Boxplots of the difference in mean dose (DMEAN ) for the heart and lung for all four models. The box represents the lower Q1 and upper Q3 quartiles and the whiskers represent the minimum and maximum values, excluding outliers. The median is represented by the horizontal line within the box and the mean by the white dot.

Figure 5 highlights the largest differences in model performance. Here we see that the Glowing GW-MSE model outperforms the other three models with a mean error in mean dose for the tumor bed contour of −0.01% ± 1.60. This plot indicates that the Glowing GW-MSE model is much more accurate than the other models in the high dose regions where the tumor bed contour will inevitably lie.

Figure 5.

Figure 5.

Box plots of the difference in mean dose (DMEAN) for tumor bed contours for all models, normalized to prescription (% Prescribed Dose). The box represents the lower Q1 and upper Q3 quartiles and the whiskers represent the minimum and maximum values, excluding outliers. The median is represented by the horizontal line within the box and the mean by the white dot.

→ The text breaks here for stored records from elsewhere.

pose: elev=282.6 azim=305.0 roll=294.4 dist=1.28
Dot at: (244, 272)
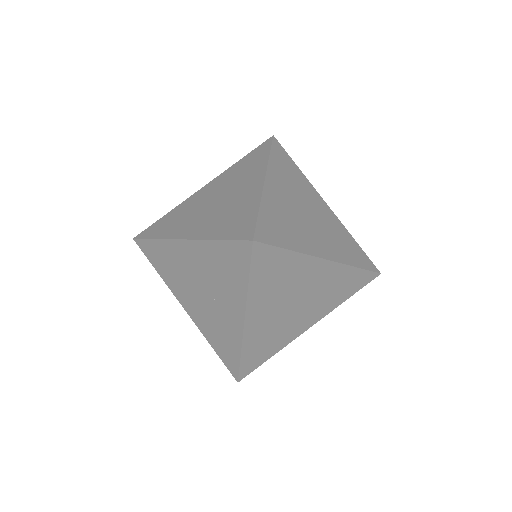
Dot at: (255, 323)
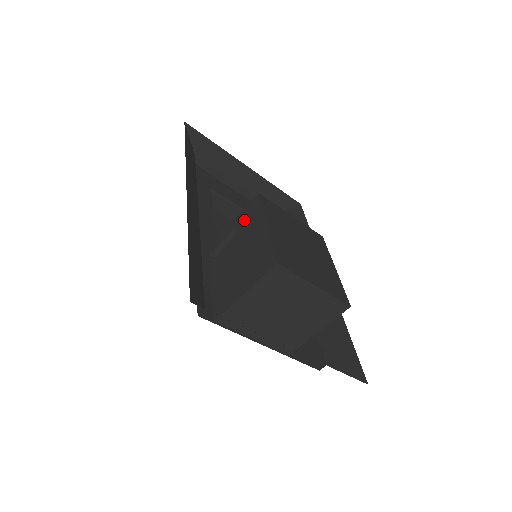
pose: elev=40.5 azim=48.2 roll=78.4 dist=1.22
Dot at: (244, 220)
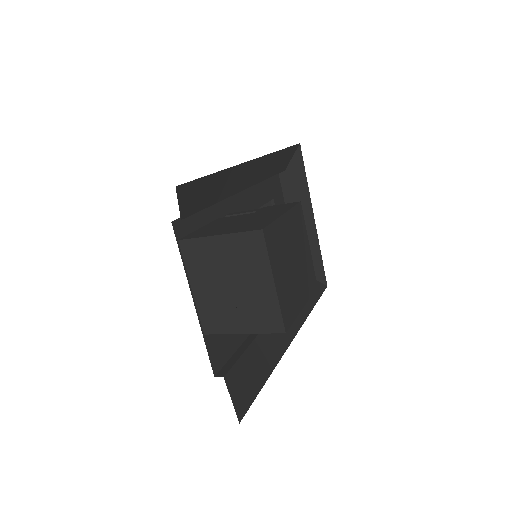
Dot at: (272, 208)
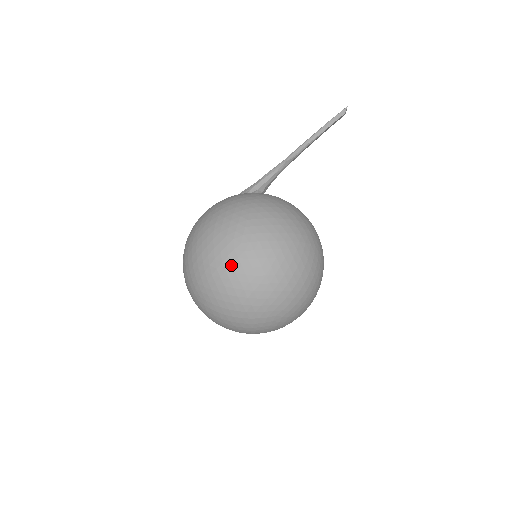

Figure 6 shows the Dice similarity coefficient (DSC) for isodose volumes ranging from 0 to 100% prescribed dose. A DSC score of 1 indicates perfect agreement between clinical and predicted dose at any given isodose threshold, with lower scores indicating decreasing agreement. We can see from Figure 6 that all models perform equivalently for dose values between 30% and 70% prescribed dose. Above 70% prescribed dose, the model performance diverges with the Glowing GW-MSE model showing the best performance in these high dose regions with a median DSC of 0.87 for the 95% isodose volume.

Figure 6.

Figure 6.

DSC for all models as a function of isodose threshold. Here, we have plotted the median DSC score over all patient plans.

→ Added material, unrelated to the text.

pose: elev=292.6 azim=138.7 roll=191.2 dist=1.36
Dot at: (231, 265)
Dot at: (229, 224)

A global 3D gamma analysis was performed to highlight differences in the dose distributions. The Glowing GW-MSE model performed the best of all four models. Overall, the mean (standard deviation) gamma pass rate was 93.0% (3.0%), 88.3% (4.2%), 83.6% (4.3%), and 91.3% (2.9%) for the Glowing GW-MSE, Glowing MSE, GW-MSE, and MSE models, respectively.

Figure 7 shows the clinical dose, predicted dose, error in dose (clinical-predicted), and the results of the gamma analysis for a single axial slice from a randomly selected patient. We can see that the Glowing GW-MSE model displays the lowest error within the high dose regions inside the breast and roughly equivalent performance at the tangent field edge. The gamma analysis also shows superior performance for the Glowing GW-MSE model with far fewer failing voxels within the high dose regions inside the breast.

Figure 7.

Figure 7.

An axial slice from a randomly selected patient from the test dataset. Each row corresponds to one of the four models in this work. The first and second columns show the clinical dose and predicted dose, respectively. The third column shows the clinical dose minus predicted dose. The final column shows the gamma pass rate for the predicted dose distribution with passing voxels shown in blue and failing in red.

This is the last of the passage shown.